■ Material for the task:
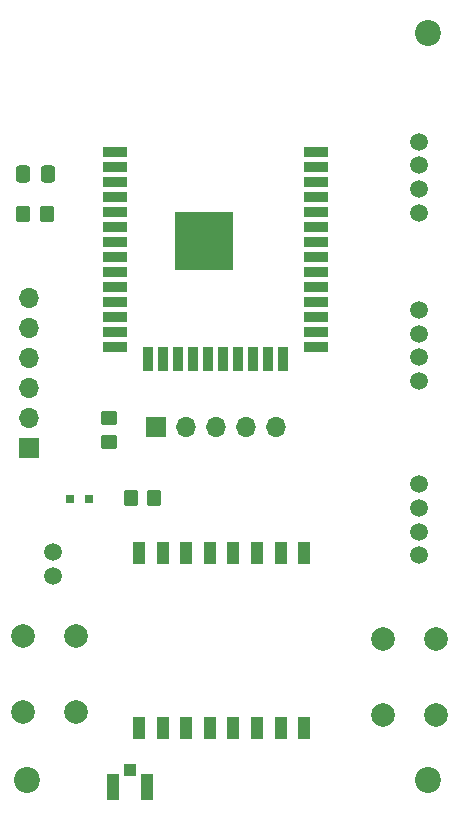
<source format=gbr>
G04 #@! TF.GenerationSoftware,KiCad,Pcbnew,(6.0.1)*
G04 #@! TF.CreationDate,2022-03-01T20:17:54-08:00*
G04 #@! TF.ProjectId,ESP32-Lora,45535033-322d-44c6-9f72-612e6b696361,rev?*
G04 #@! TF.SameCoordinates,Original*
G04 #@! TF.FileFunction,Soldermask,Top*
G04 #@! TF.FilePolarity,Negative*
%FSLAX46Y46*%
G04 Gerber Fmt 4.6, Leading zero omitted, Abs format (unit mm)*
G04 Created by KiCad (PCBNEW (6.0.1)) date 2022-03-01 20:17:54*
%MOMM*%
%LPD*%
G01*
G04 APERTURE LIST*
G04 Aperture macros list*
%AMRoundRect*
0 Rectangle with rounded corners*
0 $1 Rounding radius*
0 $2 $3 $4 $5 $6 $7 $8 $9 X,Y pos of 4 corners*
0 Add a 4 corners polygon primitive as box body*
4,1,4,$2,$3,$4,$5,$6,$7,$8,$9,$2,$3,0*
0 Add four circle primitives for the rounded corners*
1,1,$1+$1,$2,$3*
1,1,$1+$1,$4,$5*
1,1,$1+$1,$6,$7*
1,1,$1+$1,$8,$9*
0 Add four rect primitives between the rounded corners*
20,1,$1+$1,$2,$3,$4,$5,0*
20,1,$1+$1,$4,$5,$6,$7,0*
20,1,$1+$1,$6,$7,$8,$9,0*
20,1,$1+$1,$8,$9,$2,$3,0*%
G04 Aperture macros list end*
%ADD10C,1.500000*%
%ADD11RoundRect,0.250000X0.450000X-0.350000X0.450000X0.350000X-0.450000X0.350000X-0.450000X-0.350000X0*%
%ADD12C,2.200000*%
%ADD13R,0.800000X0.800000*%
%ADD14C,2.000000*%
%ADD15R,2.000000X0.900000*%
%ADD16R,0.900000X2.000000*%
%ADD17R,5.000000X5.000000*%
%ADD18RoundRect,0.250000X0.337500X0.475000X-0.337500X0.475000X-0.337500X-0.475000X0.337500X-0.475000X0*%
%ADD19RoundRect,0.250000X0.350000X0.450000X-0.350000X0.450000X-0.350000X-0.450000X0.350000X-0.450000X0*%
%ADD20R,1.700000X1.700000*%
%ADD21O,1.700000X1.700000*%
%ADD22R,1.050000X2.200000*%
%ADD23R,1.000000X1.050000*%
%ADD24RoundRect,0.250000X-0.350000X-0.450000X0.350000X-0.450000X0.350000X0.450000X-0.350000X0.450000X0*%
%ADD25R,1.050000X1.950000*%
G04 APERTURE END LIST*
D10*
X139250000Y-105000000D03*
X139250000Y-103000000D03*
X139250000Y-101000000D03*
X139250000Y-99000000D03*
D11*
X113000000Y-124400000D03*
X113000000Y-122400000D03*
D12*
X140000000Y-153000000D03*
D13*
X111300000Y-129250000D03*
X109650000Y-129250000D03*
D14*
X105664000Y-147320000D03*
X110164000Y-147320000D03*
X110164000Y-140820000D03*
X105664000Y-140820000D03*
D10*
X139250000Y-119250000D03*
X139250000Y-117250000D03*
X139250000Y-115250000D03*
X139250000Y-113250000D03*
D15*
X113470800Y-99865000D03*
X113470800Y-101135000D03*
X113470800Y-102405000D03*
X113470800Y-103675000D03*
X113470800Y-104945000D03*
X113470800Y-106215000D03*
X113470800Y-107485000D03*
X113470800Y-108755000D03*
X113470800Y-110025000D03*
X113470800Y-111295000D03*
X113470800Y-112565000D03*
X113470800Y-113835000D03*
X113470800Y-115105000D03*
X113470800Y-116375000D03*
D16*
X116255800Y-117375000D03*
X117525800Y-117375000D03*
X118795800Y-117375000D03*
X120065800Y-117375000D03*
X121335800Y-117375000D03*
X122605800Y-117375000D03*
X123875800Y-117375000D03*
X125145800Y-117375000D03*
X126415800Y-117375000D03*
X127685800Y-117375000D03*
D15*
X130470800Y-116375000D03*
X130470800Y-115105000D03*
X130470800Y-113835000D03*
X130470800Y-112565000D03*
X130470800Y-111295000D03*
X130470800Y-110025000D03*
X130470800Y-108755000D03*
X130470800Y-107485000D03*
X130470800Y-106215000D03*
X130470800Y-104945000D03*
X130470800Y-103675000D03*
X130470800Y-102405000D03*
X130470800Y-101135000D03*
X130470800Y-99865000D03*
D17*
X120970800Y-107365000D03*
D18*
X107787500Y-101750000D03*
X105712500Y-101750000D03*
D19*
X107680000Y-105156000D03*
X105680000Y-105156000D03*
D14*
X136144000Y-147574000D03*
X140644000Y-147574000D03*
X140644000Y-141074000D03*
X136144000Y-141074000D03*
D10*
X108250000Y-133750000D03*
X108250000Y-135750000D03*
D20*
X116920000Y-123190000D03*
D21*
X119460000Y-123190000D03*
X122000000Y-123190000D03*
X124540000Y-123190000D03*
X127080000Y-123190000D03*
D10*
X139250000Y-134000000D03*
X139250000Y-132000000D03*
X139250000Y-130000000D03*
X139250000Y-128000000D03*
D22*
X113275000Y-153670000D03*
X116225000Y-153670000D03*
D23*
X114750000Y-152170000D03*
D24*
X114800000Y-129200000D03*
X116800000Y-129200000D03*
D12*
X140000000Y-89750000D03*
X106000000Y-153000000D03*
D25*
X129500000Y-133824000D03*
X127500000Y-133824000D03*
X125500000Y-133824000D03*
X123500000Y-133824000D03*
X121500000Y-133824000D03*
X119500000Y-133824000D03*
X117500000Y-133824000D03*
X115500000Y-133824000D03*
X115500000Y-148624000D03*
X117500000Y-148624000D03*
X119500000Y-148624000D03*
X121500000Y-148624000D03*
X123500000Y-148624000D03*
X125500000Y-148624000D03*
X127500000Y-148624000D03*
X129500000Y-148624000D03*
D20*
X106172000Y-124968000D03*
D21*
X106172000Y-122428000D03*
X106172000Y-119888000D03*
X106172000Y-117348000D03*
X106172000Y-114808000D03*
X106172000Y-112268000D03*
M02*

</source>
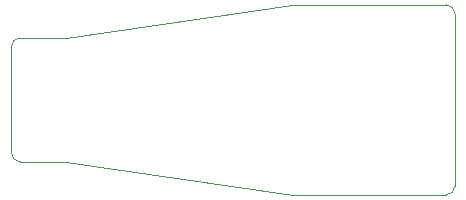
<source format=gm1>
G04 #@! TF.GenerationSoftware,KiCad,Pcbnew,6.0.2+dfsg-1*
G04 #@! TF.CreationDate,2023-01-01T13:43:32+01:00*
G04 #@! TF.ProjectId,ESP-TC-PROG,4553502d-5443-42d5-9052-4f472e6b6963,rev?*
G04 #@! TF.SameCoordinates,Original*
G04 #@! TF.FileFunction,Profile,NP*
%FSLAX46Y46*%
G04 Gerber Fmt 4.6, Leading zero omitted, Abs format (unit mm)*
G04 Created by KiCad (PCBNEW 6.0.2+dfsg-1) date 2023-01-01 13:43:32*
%MOMM*%
%LPD*%
G01*
G04 APERTURE LIST*
G04 #@! TA.AperFunction,Profile*
%ADD10C,0.050000*%
G04 #@! TD*
G04 APERTURE END LIST*
D10*
X105275000Y-105250000D02*
X101425000Y-105250000D01*
X137480000Y-108050000D02*
G75*
G03*
X138230000Y-107300000I0J750000D01*
G01*
X100675000Y-104500000D02*
G75*
G03*
X101425000Y-105250000I750000J0D01*
G01*
X100675000Y-104500000D02*
X100675000Y-95500000D01*
X124500000Y-108050000D02*
X105275000Y-105250000D01*
X138230000Y-92700000D02*
X138230000Y-107300000D01*
X101425000Y-94750000D02*
G75*
G03*
X100675000Y-95500000I0J-750000D01*
G01*
X105300000Y-94750000D02*
X124450000Y-91950000D01*
X101425000Y-94750000D02*
X105300000Y-94750000D01*
X138230000Y-92700000D02*
G75*
G03*
X137480000Y-91950000I-750000J0D01*
G01*
X137480000Y-108050000D02*
X124500000Y-108050000D01*
X124450000Y-91950000D02*
X137480000Y-91950000D01*
M02*

</source>
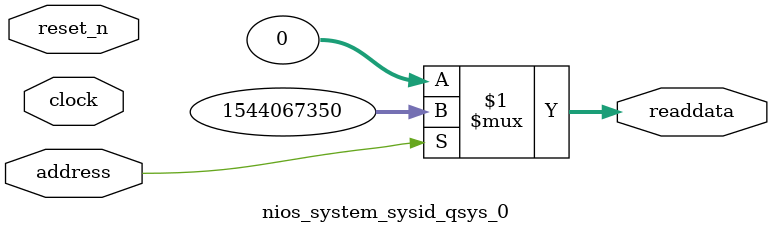
<source format=v>



// synthesis translate_off
`timescale 1ns / 1ps
// synthesis translate_on

// turn off superfluous verilog processor warnings 
// altera message_level Level1 
// altera message_off 10034 10035 10036 10037 10230 10240 10030 

module nios_system_sysid_qsys_0 (
               // inputs:
                address,
                clock,
                reset_n,

               // outputs:
                readdata
             )
;

  output  [ 31: 0] readdata;
  input            address;
  input            clock;
  input            reset_n;

  wire    [ 31: 0] readdata;
  //control_slave, which is an e_avalon_slave
  assign readdata = address ? 1544067350 : 0;

endmodule



</source>
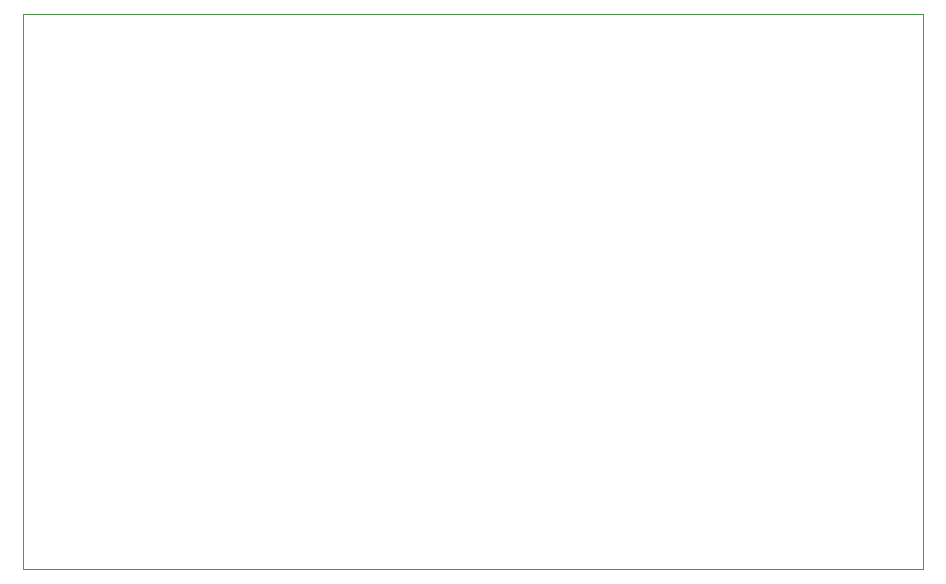
<source format=gbr>
%TF.GenerationSoftware,KiCad,Pcbnew,(6.0.4)*%
%TF.CreationDate,2022-09-17T12:00:04-05:00*%
%TF.ProjectId,WaterGame,57617465-7247-4616-9d65-2e6b69636164,rev?*%
%TF.SameCoordinates,Original*%
%TF.FileFunction,Profile,NP*%
%FSLAX46Y46*%
G04 Gerber Fmt 4.6, Leading zero omitted, Abs format (unit mm)*
G04 Created by KiCad (PCBNEW (6.0.4)) date 2022-09-17 12:00:04*
%MOMM*%
%LPD*%
G01*
G04 APERTURE LIST*
%TA.AperFunction,Profile*%
%ADD10C,0.100000*%
%TD*%
G04 APERTURE END LIST*
D10*
X153670000Y-93980000D02*
X153670000Y-46990000D01*
X77470000Y-93980000D02*
X153670000Y-93980000D01*
X77470000Y-46990000D02*
X77470000Y-93980000D01*
X153670000Y-46990000D02*
X77470000Y-46990000D01*
M02*

</source>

■ Task statement: Give the lines exactly, from the first line of the entries to the line with "0 $2 $3 $4 $5", both ends included. Skip the pictures.

■ Final answer:
<source format=gbr>
G04 #@! TF.GenerationSoftware,KiCad,Pcbnew,(6.0.1)*
G04 #@! TF.CreationDate,2022-03-01T20:17:54-08:00*
G04 #@! TF.ProjectId,ESP32-Lora,45535033-322d-44c6-9f72-612e6b696361,rev?*
G04 #@! TF.SameCoordinates,Original*
G04 #@! TF.FileFunction,Soldermask,Top*
G04 #@! TF.FilePolarity,Negative*
%FSLAX46Y46*%
G04 Gerber Fmt 4.6, Leading zero omitted, Abs format (unit mm)*
G04 Created by KiCad (PCBNEW (6.0.1)) date 2022-03-01 20:17:54*
%MOMM*%
%LPD*%
G01*
G04 APERTURE LIST*
G04 Aperture macros list*
%AMRoundRect*
0 Rectangle with rounded corners*
0 $1 Rounding radius*
0 $2 $3 $4 $5 $6 $7 $8 $9 X,Y pos of 4 corners*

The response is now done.